Выбрать главу

Галина тяжело вздохнула и туго затянула поясок на халате цвета индиго.

– Понимаешь, – всхлипнула она, – я начала писать новую книгу о кардинальном изменении в межличностных отношениях коммунистической молодежи в период с 1919 по 1926 год. А начальник сказал, что эта тема компрометирует меня как ответственного работника нашего учреждения. Теперь ставит палки в колеса и грозит увольнением. А я столько бессонных ночей потратила на поиск фактов!

– Ему не нравится, что ты в сторону сексуальной тематики ушла? – сочувственно спросила я.

В ответ она махнула какой-то обгоревшей картой:

– Что ты! Нет! Он просто очень зашоренный человек и считает, что все основные изменения произошли с 1920 по 1924 год. А это неправильно, понимаешь… Совершенно неправильно… – Она расплакалась и уткнулась в неизменный батистовый платочек.

Не зная, что сказать ей в утешение, я сморозила глупость:

– Да наплюй ты на это. Подумаешь, годом раньше, годом позже…

– Ну как ты можешь такое говорить? – прорыдала сестра. – Монография должна перевернуть все представления о половом вопросе в среде коммунистической молодежи! Это же так важно…

– Да, да, понимаю… – Я погладила ее по голове и перевела разговор в более интересное для меня русло. – Ты мне скажи вот что. Есть у тебя данные о том, в каком году Сталин был, так сказать, в наилучшей форме? Ну, то есть когда он был способен решать самые сложные задачи и разрабатывать всевозможные немыслимые управленческие схемы?

Услышав знакомые слова, Галина утерла слезы, заботливо спрятала карту в картонную папку, завязала бантик и начала бубнить себе под нос. После пятиминутных и совершенно безрезультатных попыток понять, о чем она толкует, я взмолилась:

– Ты можешь говорить хоть на пару децибел громче? В конце-то концов, мне нужен только год, когда у Сталина была, как это сейчас говорят, активная жизненная позиция, а также я должна знать точные день и час, в которые он стопроцентно сидел у себя в кремлевском кабинете и в одиночестве занимался делами.

Продолжая бубнить, сестра юркнула под стол, шумно повозилась там, как голодная мышь в амбаре, и вернулась на место, сияя улыбкой и рассматривая через лупу какой-то пергаментный листочек:

– Думаю, это было в 1937 году. Не буду приводить тебе доказательства корректности принятого мной решения, так как, узнав мои доводы, любой косно мыслящий историк бросит в меня камень… Но я на сто процентов уверена в своей правоте!

– А дату? Ты можешь назвать мне дату?

Вместо ответа Галина открыла крохотный сиреневый блокнотик с белыми бабочками и что-то старательно в нем написала.

– Вот! – Она положила передо мной выдранную страницу. – Мне доподлинно известно, что в этот день он был у себя и не проводил никаких совещаний. Но я не могу не поинтересоваться, зачем тебе все это нужно.

Мне было приятно, что после заминки с Александром к проявлению сестринского любопытства я успела подготовиться основательно.

– Понимаешь… – Я скромно потупила взор. – У меня есть один друг, специалист по эпохе сталинизма. Он сейчас пишет книгу про репрессии. Это такой художественно-публицистический труд, в котором среди документов и сухих фактов встречаются вкрапления мини-рассказов. Ну и ему для создания одного из таких фрагментов не хватало информации. Вот я решила помочь и обратилась к тебе.

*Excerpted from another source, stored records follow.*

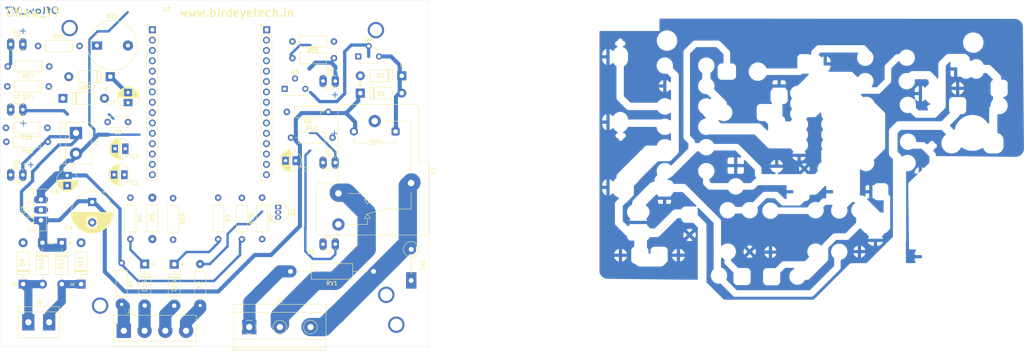
<source format=kicad_pcb>
(kicad_pcb (version 20211014) (generator pcbnew)

  (general
    (thickness 1.6)
  )

  (paper "A4")
  (layers
    (0 "F.Cu" signal)
    (31 "B.Cu" signal)
    (32 "B.Adhes" user "B.Adhesive")
    (33 "F.Adhes" user "F.Adhesive")
    (34 "B.Paste" user)
    (35 "F.Paste" user)
    (36 "B.SilkS" user "B.Silkscreen")
    (37 "F.SilkS" user "F.Silkscreen")
    (38 "B.Mask" user)
    (39 "F.Mask" user)
    (40 "Dwgs.User" user "User.Drawings")
    (41 "Cmts.User" user "User.Comments")
    (42 "Eco1.User" user "User.Eco1")
    (43 "Eco2.User" user "User.Eco2")
    (44 "Edge.Cuts" user)
    (45 "Margin" user)
    (46 "B.CrtYd" user "B.Courtyard")
    (47 "F.CrtYd" user "F.Courtyard")
    (48 "B.Fab" user)
    (49 "F.Fab" user)
  )

  (setup
    (stackup
      (layer "F.SilkS" (type "Top Silk Screen"))
      (layer "F.Paste" (type "Top Solder Paste"))
      (layer "F.Mask" (type "Top Solder Mask") (thickness 0.01))
      (layer "F.Cu" (type "copper") (thickness 0.035))
      (layer "dielectric 1" (type "core") (thickness 1.51) (material "FR4") (epsilon_r 4.5) (loss_tangent 0.02))
      (layer "B.Cu" (type "copper") (thickness 0.035))
      (layer "B.Mask" (type "Bottom Solder Mask") (thickness 0.01))
      (layer "B.Paste" (type "Bottom Solder Paste"))
      (layer "B.SilkS" (type "Bottom Silk Screen"))
      (copper_finish "None")
      (dielectric_constraints no)
    )
    (pad_to_mask_clearance 0.15)
    (aux_axis_origin 24 -9)
    (pcbplotparams
      (layerselection 0x0001064_fffffffe)
      (disableapertmacros false)
      (usegerberextensions false)
      (usegerberattributes true)
      (usegerberadvancedattributes true)
      (creategerberjobfile true)
      (svguseinch false)
      (svgprecision 6)
      (excludeedgelayer true)
      (plotframeref false)
      (viasonmask false)
      (mode 1)
      (useauxorigin false)
      (hpglpennumber 1)
      (hpglpenspeed 20)
      (hpglpendiameter 15.000000)
      (dxfpolygonmode true)
      (dxfimperialunits true)
      (dxfusepcbnewfont true)
      (psnegative false)
      (psa4output false)
      (plotreference true)
      (plotvalue true)
      (plotinvisibletext false)
      (sketchpadsonfab false)
      (subtractmaskfromsilk false)
      (outputformat 1)
      (mirror false)
      (drillshape 0)
      (scaleselection 1)
      (outputdirectory "C:/Users/ACER/Desktop/TO_MAn/")
    )
  )

  (net 0 "")
  (net 1 "GND")
  (net 2 "Net-(D1-Pad2)")
  (net 3 "+12V")
  (net 4 "L")
  (net 5 "unconnected-(K1-Pad12)")
  (net 6 "Net-(J2-Pad2)")
  (net 7 "Net-(Q4-Pad2)")
  (net 8 "Net-(BZ1-Pad2)")
  (net 9 "Net-(Q5-Pad2)")
  (net 10 "Net-(D15-Pad1)")
  (net 11 "Net-(D15-Pad2)")
  (net 12 "Net-(J1-Pad1)")
  (net 13 "A0")
  (net 14 "D6")
  (net 15 "D0")
  (net 16 "D1")
  (net 17 "Net-(D10-Pad2)")
  (net 18 "Net-(D11-Pad1)")
  (net 19 "N")
  (net 20 "Net-(D3-Pad2)")
  (net 21 "Net-(D4-Pad2)")
  (net 22 "Net-(D7-Pad2)")
  (net 23 "Net-(D8-Pad2)")
  (net 24 "Net-(D13-Pad2)")
  (net 25 "+5V")
  (net 26 "Net-(D16-Pad1)")
  (net 27 "Net-(D16-Pad2)")
  (net 28 "unconnected-(TH1-Pad2)")
  (net 29 "Net-(C3-Pad1)")
  (net 30 "Net-(J1-Pad4)")
  (net 31 "s3")
  (net 32 "D8")
  (net 33 "D2")
  (net 34 "D4")
  (net 35 "s2")
  (net 36 "D7")
  (net 37 "D3")
  (net 38 "D5")
  (net 39 "unconnected-(U1-Pad3)")
  (net 40 "S3")
  (net 41 "S2")
  (net 42 "unconnected-(U1-Pad6)")
  (net 43 "unconnected-(U1-Pad7)")
  (net 44 "unconnected-(U1-Pad8)")
  (net 45 "unconnected-(U1-Pad9)")
  (net 46 "+3.3V")
  (net 47 "unconnected-(U1-Pad11)")
  (net 48 "unconnected-(U1-Pad12)")
  (net 49 "unconnected-(U1-Pad13)")
  (net 50 "unconnected-(U1-Pad23)")
  (net 51 "unconnected-(U1-Pad24)")

  (footprint "Capacitor_THT:CP_Radial_D5.0mm_P2.50mm" (layer "F.Cu") (at 67.485113 84.45 180))

  (footprint "Package_TO_SOT_THT:TO-92L_Wide" (layer "F.Cu") (at 124.785 55.435))

  (footprint "Package_TO_SOT_THT:TO-92L_Wide" (layer "F.Cu") (at 106.74 63.38))

  (footprint "Resistor_THT:R_Axial_DIN0207_L6.3mm_D2.5mm_P10.16mm_Horizontal" (layer "F.Cu") (at 66.825 106.09 -90))

  (footprint "myLib:TerminalBlock_bornier-4_P5.08mm" (layer "F.Cu") (at 67.3616 122.71724))

  (footprint "myLib:CP_Radial_D10.0mm_P5.00mm" (layer "F.Cu") (at 59.61634 91.1479 -90))

  (footprint "myLib:CP_Radial_D5.0mm_P2.50mm" (layer "F.Cu") (at 53.4924 84.6201 -90))

  (footprint "Diode_THT:D_DO-41_SOD81_P10.16mm_Horizontal" (layer "F.Cu") (at 42.7 111.28 90))

  (footprint "Diode_THT:D_DO-41_SOD81_P10.16mm_Horizontal" (layer "F.Cu") (at 47.433333 101.12 -90))

  (footprint "Diode_THT:D_DO-41_SOD81_P10.16mm_Horizontal" (layer "F.Cu") (at 56.9 111.28 90))

  (footprint "Diode_THT:D_DO-41_SOD81_P10.16mm_Horizontal" (layer "F.Cu") (at 52.166666 101.12 -90))

  (footprint "myLib:TerminalBlock_bornier-2_P5.08mm" (layer "F.Cu") (at 49.0616 120.61724 180))

  (footprint "myLib:TO-220-3_Vertical" (layer "F.Cu") (at 47.0616 95.61724 90))

  (footprint "TerminalBlock:TerminalBlock_bornier-2_P5.08mm" (layer "F.Cu") (at 55.64 74.19 -90))

  (footprint "TerminalBlock_MetzConnect:TerminalBlock_MetzConnect_Type175_RT02703HBLC_1x03_P7.50mm_Horizontal" (layer "F.Cu") (at 98.075 121.8))

  (footprint "Resistor_THT:R_Axial_DIN0207_L6.3mm_D2.5mm_P10.16mm_Horizontal" (layer "F.Cu") (at 117.45 69.03 180))

  (footprint "myLib:Buzzer_12x9.5RM7.6" (layer "F.Cu") (at 60.78 52.76))

  (footprint "MyLib:LED_D3.0mm" (layer "F.Cu") (at 116.34862 61.47424))

  (footprint "MyLib:LED_D3.0mm" (layer "F.Cu") (at 116.34862 81.47424))

  (footprint "MyLib:LED_D3.0mm" (layer "F.Cu") (at 116.34862 101.47424))

  (footprint "MyLib:LED_D3.0mm" (layer "F.Cu") (at 39.84862 52.47424))

  (footprint "MyLib:LED_D3.0mm" (layer "F.Cu") (at 39.84862 68.47424))

  (footprint "MyLib:LED_D3.0mm" (layer "F.Cu") (at 39.84862 84.47424))

  (footprint "Resistor_THT:R_Axial_DIN0207_L6.3mm_D2.5mm_P10.16mm_Horizontal" (layer "F.Cu") (at 108.66 55.86))

  (footprint "Resistor_THT:R_Axial_DIN0207_L6.3mm_D2.5mm_P10.16mm_Horizontal" (layer "F.Cu") (at 108.31 75.35))

  (footprint "Resistor_THT:R_Axial_DIN0207_L6.3mm_D2.5mm_P10.16mm_Horizontal" (layer "F.Cu") (at 48.99 62.79 180))

  (footprint "Resistor_THT:R_Axial_DIN0207_L6.3mm_D2.5mm_P10.16mm_Horizontal" (layer "F.Cu") (at 48.65 72.94 180))

  (footprint "myLib:CP_Radial_D5.0mm_P2.50mm" (layer "F.Cu") (at 68.4 66.77 90))

  (footprint "Diode_THT:D_DO-41_SOD81_P10.16mm_Horizontal" (layer "F.Cu") (at 64.04 60.4 180))

  (footprint "Diode_THT:D_DO-41_SOD81_P10.16mm_Horizontal" (layer "F.Cu") (at 52.45 65.71))

  (footprint "Resistor_THT:R_Axial_DIN0207_L6.3mm_D2.5mm_P10.16mm_Horizontal" (layer "F.Cu") (at 46.36 52.87))

  (footprint "Resistor_THT:R_Axial_DIN0207_L6.3mm_D2.5mm_P10.16mm_Horizontal" (layer "F.Cu") (at 49.11 57.89 180))

  (footprint "Capacitor_THT:C_Disc_D4.7mm_W2.5mm_P5.00mm" (layer "F.Cu") (at 68.39 71.52 180))

  (footprint "Resistor_THT:R_Axial_DIN0207_L6.3mm_D2.5mm_P10.16mm_Horizontal" (layer "F.Cu")
    (tedit 5AE5139B) (tstamp 00000000-0000-0000-0000-0000614e54f5)
    (at 48.76 76.36 180)
    (descr "Resistor, Axial_DIN0207 series, Axial, Horizontal, pin pitch=10.16mm, 0.25W = 1/4W, length*diameter=6.3*2.5mm^2, http://cdn-reichelt.de/documents/datenblatt/B400/1_4W%23YAG.pdf")
    (tags "Resistor Axial_DIN0207 series Axial Horizontal pin pitch 10.16mm 0.25W = 1/4W length 6.3mm diameter 2.5mm")
    (property "Sheetfile" "File: Sensors.kicad_sch")
    (property "Sheetname" "Sheet61471C95")
    (path "/00000000-0000-0000-0000-000061471c96/00000000-0000-
... [569607 chars truncated]
</source>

– Понятно, – с легкой грустью произнесла Галя. – А что же он сам ко мне не пришел за консультацией? Постеснялся? Мне было бы так интересно узнать, что он думает о половом вопросе в начальный период сталинского правления.

– Ну, он, знаешь, живет в другом городе. Если приедет в Москву, то я вас обязательно познакомлю, – заверила я сестру и, поговорив еще минут пятнадцать о разных семейных делах, распрощалась и ушла.

По дороге я всячески укоряла себя за то, что не показала ей поддельные документы. Она бы сразу определила, можно с ними соваться в Кремль или лучше выкинуть их прямо здесь – подальше от ежовых рукавиц сталинского наркома. Впрочем, будь что будет! В крайнем случае меня просто не пропустят и я буду вынуждена искать более надежные способы организации исторической встречи.

Немного успокоившись, я совершила бросок на блошиный рынок, где приобрела вполне достойную сумочку предвоенной эпохи. Потом вернулась домой, состряпала ужин, оставила сыну записку, что ушла в гости, и, дрожа от предвкушения великих свершений, стала собираться.

В темпе напялив свое кинематографическое платье, я уложила волосы во вполне приемлемую для 1937 года прическу, выписала пропуск на указанную сестрой дату, впрыгнула в немного великоватые туфли и, взяв в руки сумку с липовыми документами, пошла наверх к Натанычу.